Bringing this emotional approach to Philadelphia was the only way for Cogswell, “it’s a really important factor is that there is a connection when someone eats one of my desserts. I think that is when food is most meaningful to people.” However, tapping into that philosophy at a restaurant cooking Israeli cuisine isn’t so easy. After all, what was her emotional connection to babka, to konafi or sachleb?
The pursuit for this connection to the pastries she cooks has led Cogswell to build a strong relationship with Solomonov, who promoted her from cook to pastry chef within two months of her starting work in his kitchen, and the strength of their bond is clear. “He has been an incredible influence and mentor,” she gushes.
But, still. How do you create an emotional connection for a diner when you’re cooking a pastry from a country you’ve never even been to before? “I try to learn about Mike’s traditions, about his life, what he grew up with and what he feels an emotional connection to. Then I try to find a familiar part of that in my life. We try to use ingredients, techniques and tastes that you find around Israel but we also use these American ingredients and techniques from our own heritage. It is an Israeli restaurant, we always use that as our base, but not everything is always traditional. I’m just looking for those bits that I get excited about, the piece I relate to and the piece that makes me interested. I find where that connection lies so I can try to make other people excited about it when they taste the food.”
This approach presents itself in many forms but perhaps Cogswell’s most famous dessert is Malabi custard, “that’s the one people seem to come away enjoying the most,” says the chef as she explains the connection the dish conjures for diners. “It’s an Israeli milk pudding, very similar to a panna cotta, but it’s just milk and cream with this exotic flair because we add rose water, orange blossom water and ground orchid root. Super floral but that really clean simple, dairy flavor which is super relatable. We all have a primal connection to that flavor, milk is the first thing we taste in the world.”
Another dish that shows off this smart connecting of cultures is Cogswell’s take on konafi, a shredded filo dough from Israel that is traditionally stuffed with cheese and doused in sticky syrup. Cogswell drops the cheese, sometimes replacing it with chocolate ganache, but for her smartest move, she replaces it with pastry cream. A sweet American hit that, as she says, “mimics the creaminess of the cheese but in a little bit of a different way.” This is often baked in the shape of a layered caked, a great visual anchor for those tasting their first sample of Israeli dessert.”

Images with pose keypoint annotations
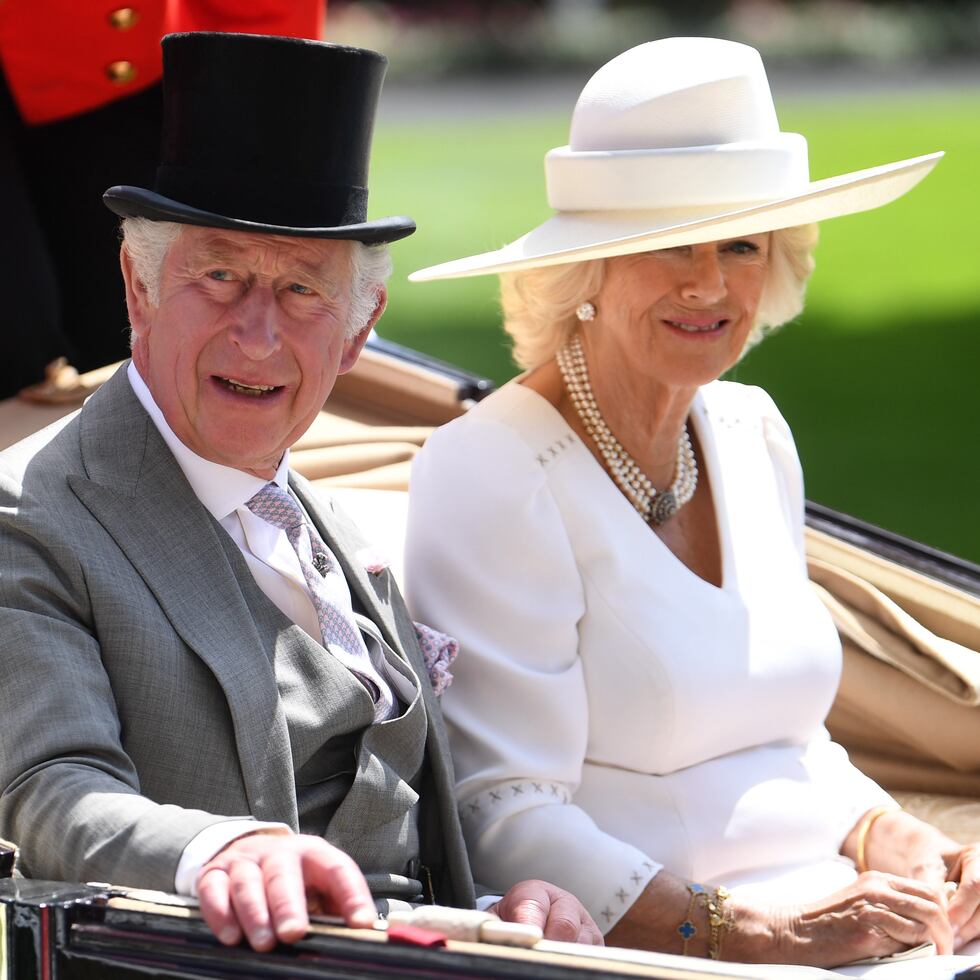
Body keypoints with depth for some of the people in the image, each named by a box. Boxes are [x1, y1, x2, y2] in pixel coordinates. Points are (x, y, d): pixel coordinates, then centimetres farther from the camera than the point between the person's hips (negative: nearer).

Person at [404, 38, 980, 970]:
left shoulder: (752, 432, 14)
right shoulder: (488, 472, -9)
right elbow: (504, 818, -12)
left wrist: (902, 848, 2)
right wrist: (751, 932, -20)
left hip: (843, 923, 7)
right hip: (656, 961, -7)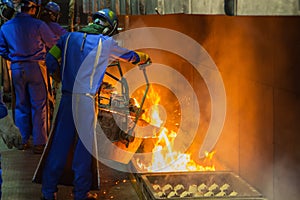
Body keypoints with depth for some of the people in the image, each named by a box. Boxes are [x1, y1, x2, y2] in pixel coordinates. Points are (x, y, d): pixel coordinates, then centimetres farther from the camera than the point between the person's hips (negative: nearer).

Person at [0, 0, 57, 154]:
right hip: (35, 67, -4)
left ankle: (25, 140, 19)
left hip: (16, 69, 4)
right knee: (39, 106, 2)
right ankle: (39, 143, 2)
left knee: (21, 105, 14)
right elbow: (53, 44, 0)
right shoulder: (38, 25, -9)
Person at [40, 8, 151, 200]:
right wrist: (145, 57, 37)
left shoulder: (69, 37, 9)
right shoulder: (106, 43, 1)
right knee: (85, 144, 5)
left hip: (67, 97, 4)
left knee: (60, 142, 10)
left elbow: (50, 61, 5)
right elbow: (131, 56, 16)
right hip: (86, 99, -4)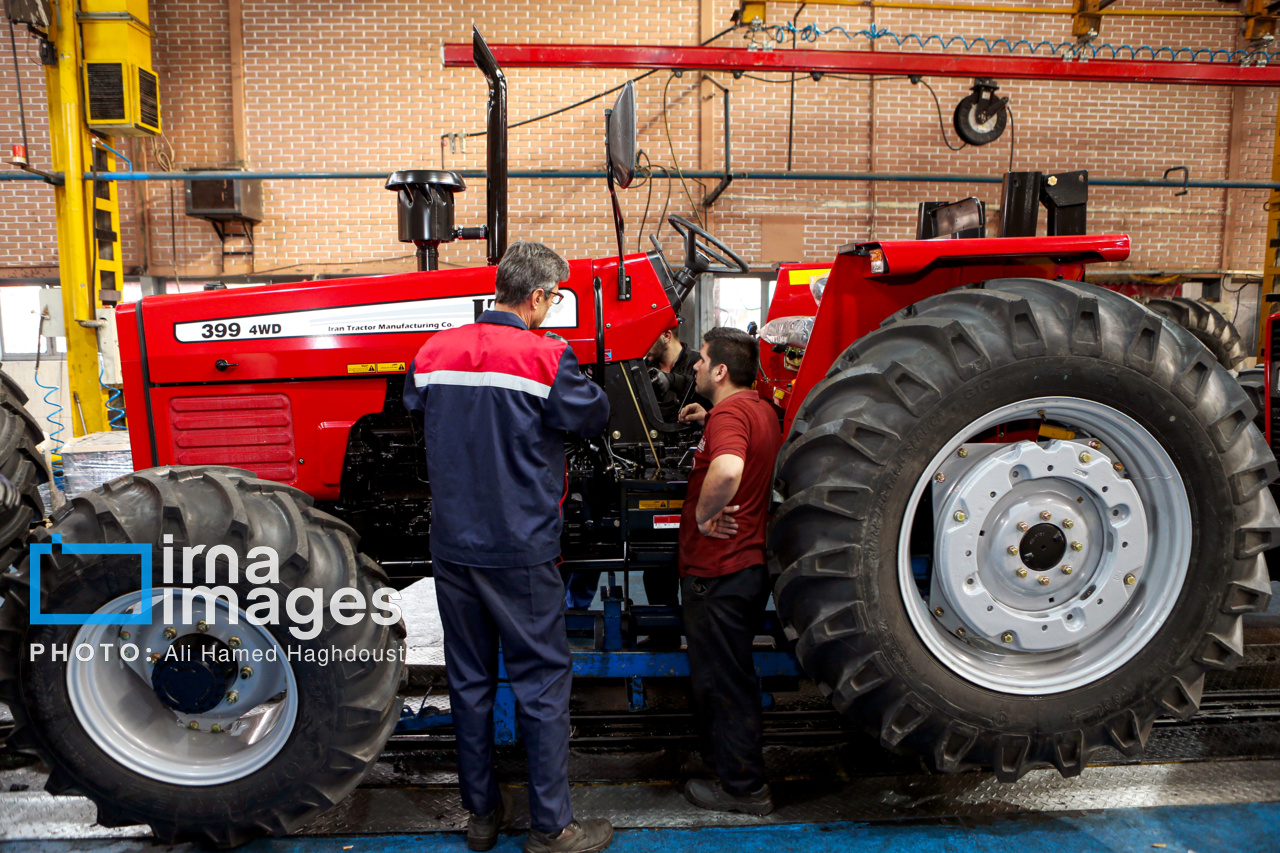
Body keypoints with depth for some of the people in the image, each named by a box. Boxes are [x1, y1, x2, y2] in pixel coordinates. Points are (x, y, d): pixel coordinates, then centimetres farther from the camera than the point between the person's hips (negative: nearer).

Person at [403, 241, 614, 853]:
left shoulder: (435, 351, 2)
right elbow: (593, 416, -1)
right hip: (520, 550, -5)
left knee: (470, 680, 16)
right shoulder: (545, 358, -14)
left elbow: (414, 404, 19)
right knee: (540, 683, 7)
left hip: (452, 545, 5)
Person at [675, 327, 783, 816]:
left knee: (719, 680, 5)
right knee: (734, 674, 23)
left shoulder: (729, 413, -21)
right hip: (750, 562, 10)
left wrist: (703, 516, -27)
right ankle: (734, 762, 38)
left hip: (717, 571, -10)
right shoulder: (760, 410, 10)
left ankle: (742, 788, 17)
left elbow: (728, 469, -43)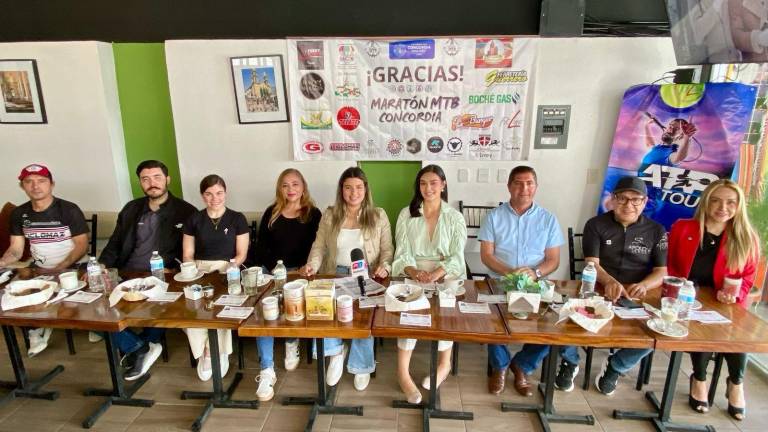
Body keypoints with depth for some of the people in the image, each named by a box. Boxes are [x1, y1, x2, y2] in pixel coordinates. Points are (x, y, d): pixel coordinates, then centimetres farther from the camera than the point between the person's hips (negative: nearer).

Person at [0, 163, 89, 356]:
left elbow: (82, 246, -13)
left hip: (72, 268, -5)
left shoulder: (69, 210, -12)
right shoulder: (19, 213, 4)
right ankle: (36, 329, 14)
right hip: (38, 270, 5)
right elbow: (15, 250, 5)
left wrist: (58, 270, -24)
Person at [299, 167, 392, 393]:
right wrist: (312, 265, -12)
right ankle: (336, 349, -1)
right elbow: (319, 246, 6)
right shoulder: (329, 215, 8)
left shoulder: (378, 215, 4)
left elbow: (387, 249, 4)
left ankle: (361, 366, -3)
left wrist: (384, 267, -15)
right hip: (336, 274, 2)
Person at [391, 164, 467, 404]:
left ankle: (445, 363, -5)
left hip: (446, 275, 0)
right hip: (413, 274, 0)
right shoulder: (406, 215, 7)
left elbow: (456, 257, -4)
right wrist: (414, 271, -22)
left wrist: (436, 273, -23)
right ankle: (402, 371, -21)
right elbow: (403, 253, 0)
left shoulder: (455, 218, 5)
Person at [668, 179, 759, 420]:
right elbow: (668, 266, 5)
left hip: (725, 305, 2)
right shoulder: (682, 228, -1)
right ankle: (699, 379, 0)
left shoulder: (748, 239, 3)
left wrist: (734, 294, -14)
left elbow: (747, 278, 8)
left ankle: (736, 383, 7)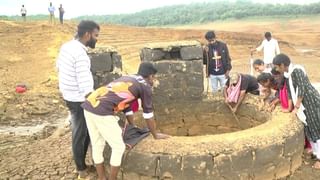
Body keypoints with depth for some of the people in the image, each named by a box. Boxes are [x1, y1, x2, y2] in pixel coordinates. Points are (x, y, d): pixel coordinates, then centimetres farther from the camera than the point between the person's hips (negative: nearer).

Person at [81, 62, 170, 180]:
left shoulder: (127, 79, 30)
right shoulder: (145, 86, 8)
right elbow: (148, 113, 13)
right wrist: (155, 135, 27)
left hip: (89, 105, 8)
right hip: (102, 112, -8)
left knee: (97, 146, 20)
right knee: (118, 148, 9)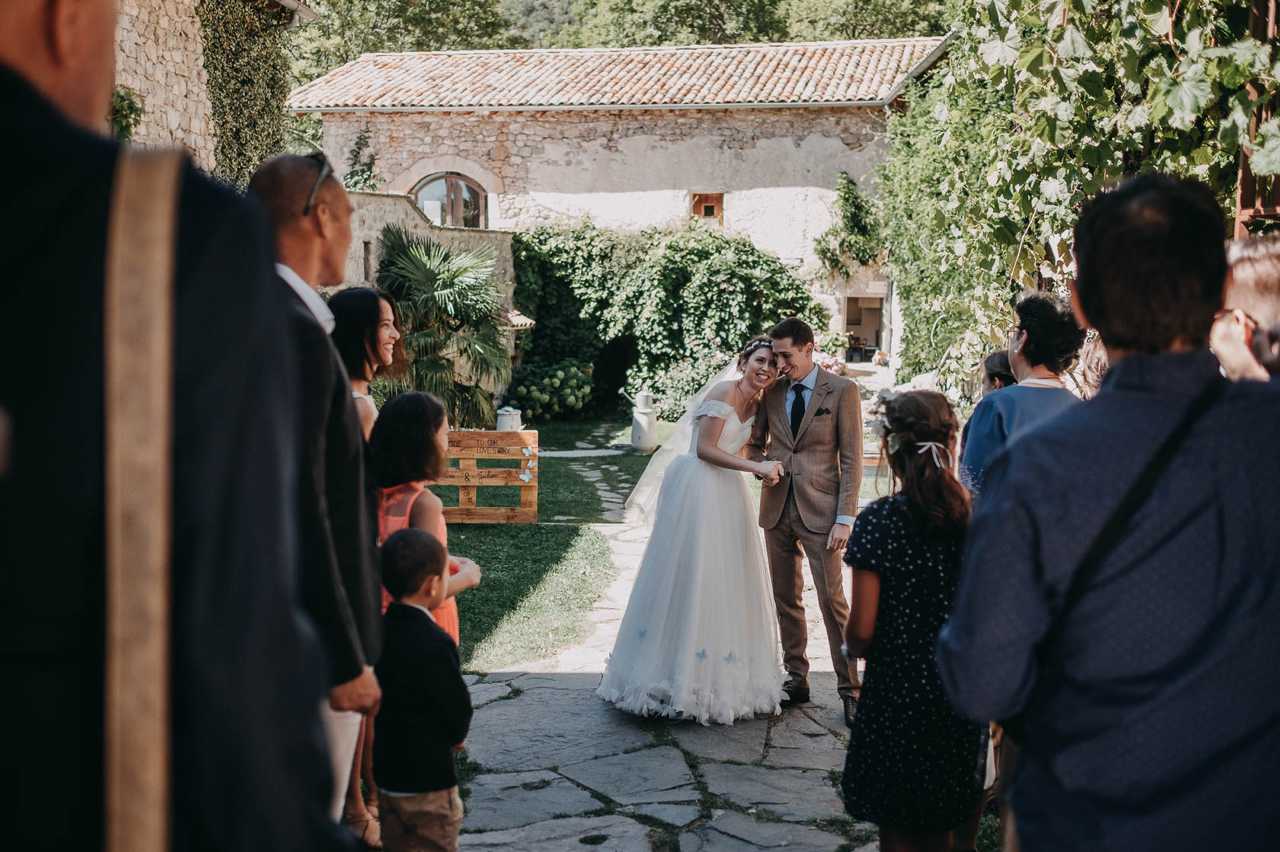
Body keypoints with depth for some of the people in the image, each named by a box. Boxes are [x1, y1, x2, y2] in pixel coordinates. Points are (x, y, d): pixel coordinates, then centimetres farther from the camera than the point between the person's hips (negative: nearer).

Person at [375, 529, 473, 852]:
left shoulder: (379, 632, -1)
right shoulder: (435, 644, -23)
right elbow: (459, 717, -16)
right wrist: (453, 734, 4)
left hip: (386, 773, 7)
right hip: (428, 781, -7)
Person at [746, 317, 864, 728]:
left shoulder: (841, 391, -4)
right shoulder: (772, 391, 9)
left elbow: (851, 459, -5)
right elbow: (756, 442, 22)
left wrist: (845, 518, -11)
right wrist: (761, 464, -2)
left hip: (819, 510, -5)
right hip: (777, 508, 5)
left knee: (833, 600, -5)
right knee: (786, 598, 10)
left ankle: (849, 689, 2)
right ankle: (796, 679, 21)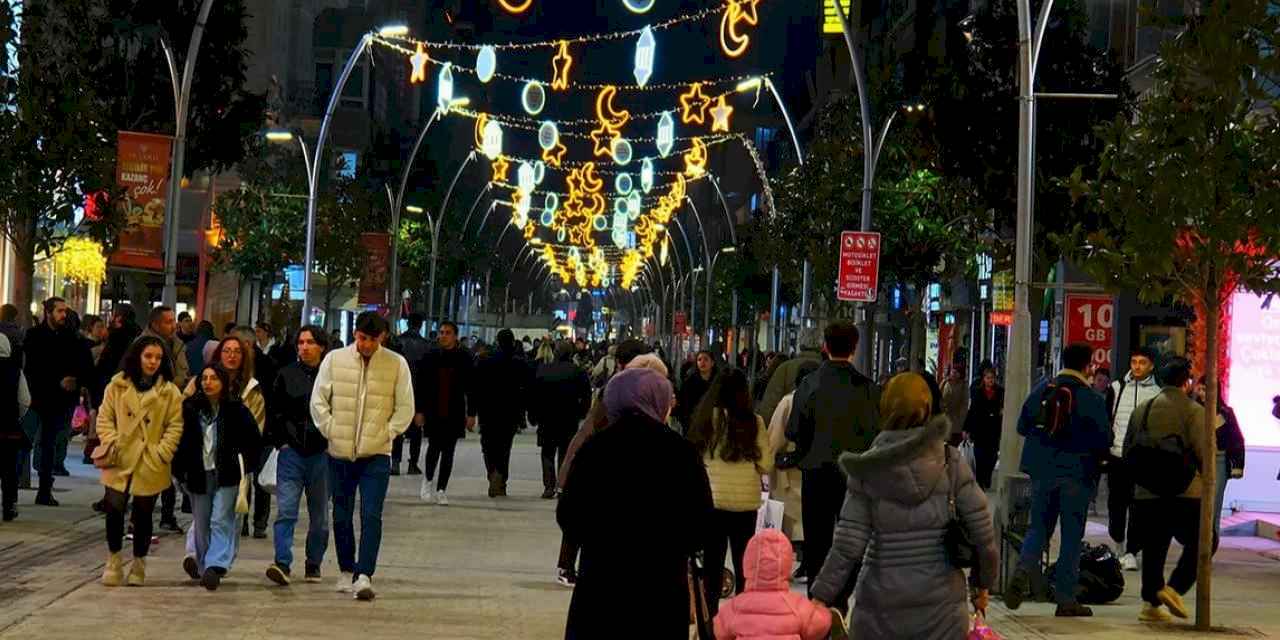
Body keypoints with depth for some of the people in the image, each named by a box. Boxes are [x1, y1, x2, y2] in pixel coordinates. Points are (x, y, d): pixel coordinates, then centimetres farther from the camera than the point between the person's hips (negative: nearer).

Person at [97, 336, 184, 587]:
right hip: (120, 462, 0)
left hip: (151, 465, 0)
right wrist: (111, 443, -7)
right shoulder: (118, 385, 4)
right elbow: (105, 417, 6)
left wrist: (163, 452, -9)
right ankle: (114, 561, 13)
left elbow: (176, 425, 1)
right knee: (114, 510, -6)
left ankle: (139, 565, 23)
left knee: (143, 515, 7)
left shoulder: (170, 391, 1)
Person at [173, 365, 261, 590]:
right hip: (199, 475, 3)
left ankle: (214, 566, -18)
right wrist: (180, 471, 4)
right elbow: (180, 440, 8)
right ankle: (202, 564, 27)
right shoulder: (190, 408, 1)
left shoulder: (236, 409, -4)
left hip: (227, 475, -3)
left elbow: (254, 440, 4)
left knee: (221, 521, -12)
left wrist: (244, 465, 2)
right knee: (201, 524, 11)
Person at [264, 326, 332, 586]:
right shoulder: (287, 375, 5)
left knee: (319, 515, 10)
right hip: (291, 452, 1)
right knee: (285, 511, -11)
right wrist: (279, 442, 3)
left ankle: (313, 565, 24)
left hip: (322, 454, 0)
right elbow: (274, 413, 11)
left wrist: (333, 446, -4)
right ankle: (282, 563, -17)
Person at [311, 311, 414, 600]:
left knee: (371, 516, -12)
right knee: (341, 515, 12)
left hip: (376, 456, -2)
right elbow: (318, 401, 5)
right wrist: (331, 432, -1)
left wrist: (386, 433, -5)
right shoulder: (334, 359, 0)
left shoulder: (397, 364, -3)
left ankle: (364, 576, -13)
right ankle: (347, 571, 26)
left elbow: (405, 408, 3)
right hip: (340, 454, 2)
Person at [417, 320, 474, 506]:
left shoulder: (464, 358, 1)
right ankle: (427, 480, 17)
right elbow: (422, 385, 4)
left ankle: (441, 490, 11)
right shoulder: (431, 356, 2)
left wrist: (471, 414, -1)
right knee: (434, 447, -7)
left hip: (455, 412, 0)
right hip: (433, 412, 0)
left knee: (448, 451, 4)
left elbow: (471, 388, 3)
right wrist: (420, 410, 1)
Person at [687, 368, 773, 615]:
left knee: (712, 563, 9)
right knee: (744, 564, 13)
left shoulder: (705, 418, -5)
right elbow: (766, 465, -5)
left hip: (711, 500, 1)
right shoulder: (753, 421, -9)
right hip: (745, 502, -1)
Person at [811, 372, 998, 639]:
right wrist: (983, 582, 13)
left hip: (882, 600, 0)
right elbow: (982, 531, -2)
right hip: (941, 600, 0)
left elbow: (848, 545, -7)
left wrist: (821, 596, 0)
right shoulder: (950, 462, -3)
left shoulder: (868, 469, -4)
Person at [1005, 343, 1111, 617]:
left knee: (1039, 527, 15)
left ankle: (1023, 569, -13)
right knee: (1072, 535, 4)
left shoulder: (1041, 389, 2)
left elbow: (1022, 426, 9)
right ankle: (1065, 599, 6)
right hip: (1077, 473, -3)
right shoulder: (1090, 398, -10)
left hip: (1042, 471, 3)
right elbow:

Task list:
(1) Return the passage of the pastry chef profile from "Bringing this emotional" down to "konafi or sachleb?", copied word for word.
(2) Take the profile of the pastry chef further, picking up after its final sentence.
The rows are not required for any of the work.

Expected outputs:
(1)
Bringing this emotional approach to Philadelphia was the only way for Cogswell, “it’s a really important factor is that there is a connection when someone eats one of my desserts. I think that is when food is most meaningful to people.” However, tapping into that philosophy at a restaurant cooking Israeli cuisine isn’t so easy. After all, what was her emotional connection to babka, to konafi or sachleb?

(2)
Zahav, and in turn Cogswell, have become leaders in presenting modern Israeli cuisine to American palates, and if there needed to be any convincing that Israeli food is now a big player in the American culinary landscape, this is the second year consecutively that a chef cooking Israeli cuisine has been picked for the Rising Star award, with Zachary Engel beating Cogswell to the prize in 2017.
This, and the responsibility that comes with it, is not lost on Cogswel as she drives towards Montreal. “Since this category is really focused on the future and potential and possibility, I think that says a lot about how popular this cuisine will be in the coming years.”
The theme of the JBF Awards for 2018 was ‘Rise’: chefs rising to the occasion, stepping out of the kitchen, off-the-plate, away from the cooker and into society. Impacting wherever they can. It’s a movement that’s been growing for years now, but this year saw it pushed to the very front of the queue. Chefs playing a larger role in society is no longer surprising, it’s the norm, it’s actually expected. And even a young chef like Cogswell, still learning her trade, still developing her distinct style, has to fly that flag. A role she welcomes, but one she wants to take some time working out.
“The most terrifying part is that this is based on what people think I will do in the future, and that they think I have the potential to do great things in the coming years and that is terrifying. I’m just trying to do some soul-searching right now and really kind of understand what this means to me, what I want to do with this inspiration and this momentum. To do something really meaningful with it, I’m not sure what that is right now but I don’t want to let anyone down. Every time I open up my backpack and I see the medal again I’m like, ‘wow, that really happened.’ I’m not the only person who deserves this award but I am the person that got it, and I won’t take that for granted.”